I ported my vim configuration again.


This time I swapped out the plugin manager from packer to lazy.nvim. I'm certainly wary of spending too much time on productivity fine-tuning, but since this took a few hours in total and it's been well over a year since the last refactor, I'm okay with it.


porting my longstanding vimscript configuration to lua


Plugin management modularization


In my opinion, the biggest improvement of neovim over vim is to the plugin API. Introducing lua, and providing solid lua APIs to the native treesitter and LSP capabilities has completely changed what's possible for plugin authors. And the predictable result of that change is that modern neovim tends towards a base system with plugins providing more and more central functionality.


So even though I broke apart my configuration into separate lua modules with the vimscript->lua transition, lately the vast majority of the configuration lived in the single lua file that was managing packer and my plugins. Lazy.nvim includes some utility functions to merge lua tables (which act as the language's arrays and hash maps) together, and builds on that to support breaking apart your plugin configuration into separate modules to be merged by the system.


You have a good deal of flexibility with how you can choose to go about this. One file per plugin is certainly possible, but I've opted to use files/modules for logical topics. So, for example, the configuration of all LSP-related modules lives together. There's another for color themes, and another for treesitter, etc. Some of these files contain only one plugin, but they don't have to.


This is the largest practical benefit of this refactor.


Nvim-native UI


The initial impetus for selecting lazy.nvim was actually this: I have been blown away by mason.nvim's UI for managing LSP servers, and lazy.nvim offers something very similar for plugins. I really hope to see more copycats of this paradigm (in particular I'd love to see one for treesitter integrations).

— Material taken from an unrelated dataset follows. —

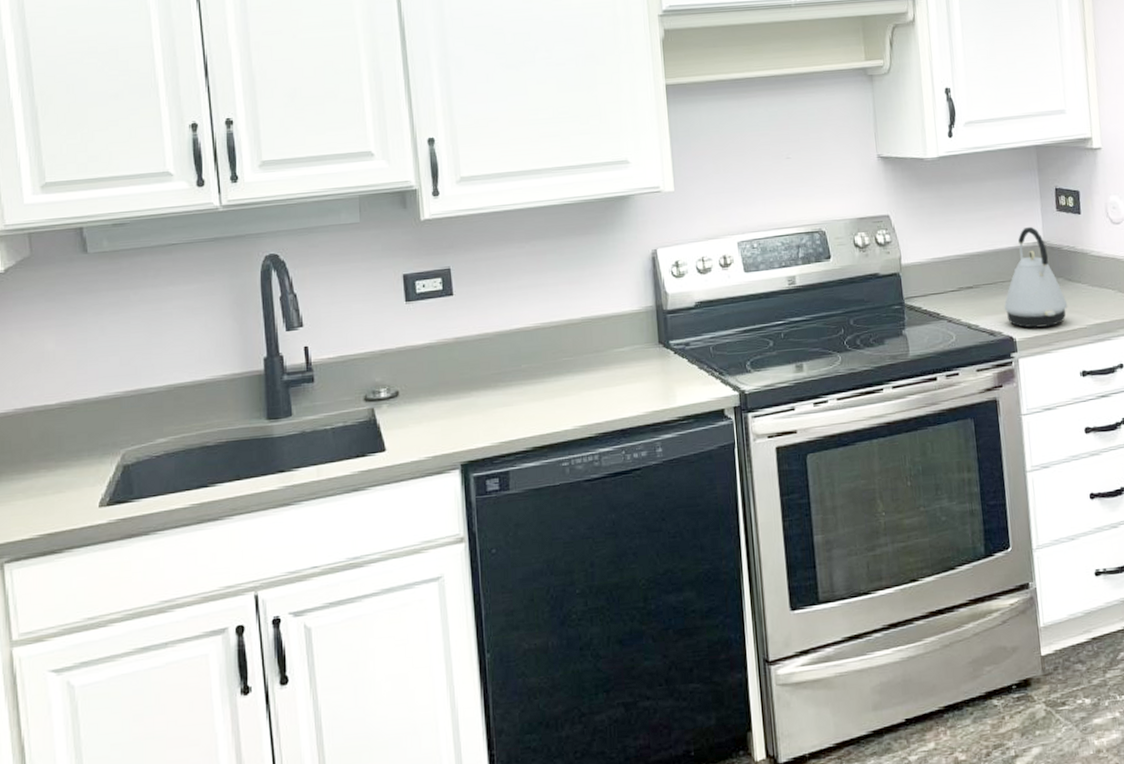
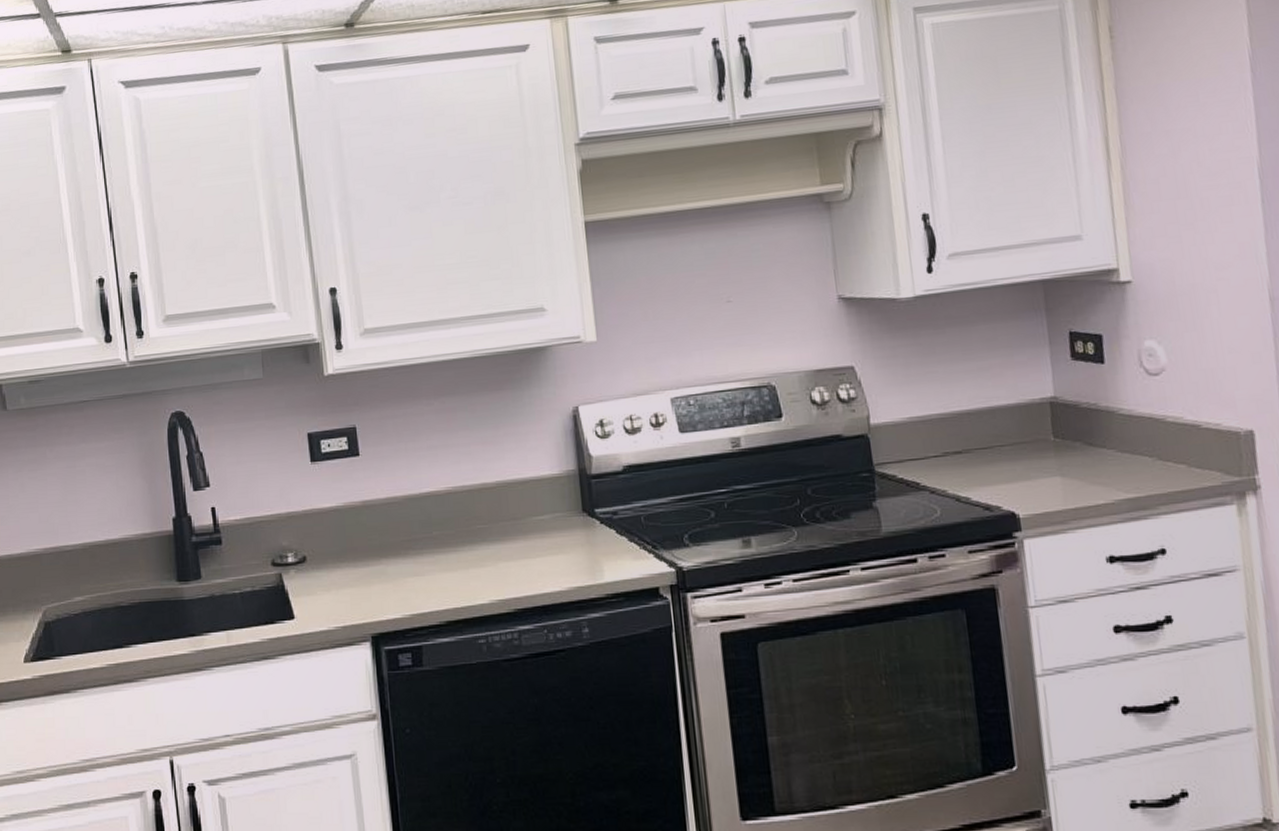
kettle: present [1004,226,1068,328] -> none [1002,378,1089,503]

Portable neovim configuration


Mason and lazy.nvim also have this in common: they place the actual assets they manage in ~/.local/share/nvim. What's really important here is that it's not anywhere in ~/.config/nvim, so that directory is entirely hand-written configuration. All this means that (a) the plugins themselves and any support binaries will live elsewhere, and (b) that "elsewhere" can be entirely re-created from the configs using lazy and mason. So what I can do now (and have recently done) on remote machines I manage is:


$ ssh myuser@somehost rm -rf .config/nvim .local/share/nvim && scp -r .config/nvim myuser@somehost:.config/nvim

First completely clear any neovim configuration and assets on the remote machine, then recursively copy up my whole configuration directory. It'll be a small copy because it's just my hand-written lua files (no fzf binary or plugin git repos). The next time I load up neovim on that remote machine, it'll bootstrap lazy.nvim, download all the plugins, and initialize everything.


What's missing


All in all, the new setup on lazy.nvim is superior to what I had with packer in every way. So when I think of something I'd love to see in the future, don't read that as something I miss from the old setup :P


Mason is managing a limited set of LSP options so everything is right there - what you've installed and what you haven't. Lazy.nvim is different because the set of vim plugins you haven't installed is pretty much unknowable. However, it is telling that strings like 'pluginname' automatically reference vim.org/scripts, and strings like 'author/name' automatically reference github.com. With that in mind, it would be great if the Lazy UI offered a means of searching vim.org scripts and public github repos. There would probably be github rate limits to contend with, but otherwise it seems like something that should be doable.


Finally, as I mentioned before it would be amazing to have a UI like Mason but which manages treesitter parsers. I wouldn't expect this to come from lazy.nvim, it's just another plugin that should exist.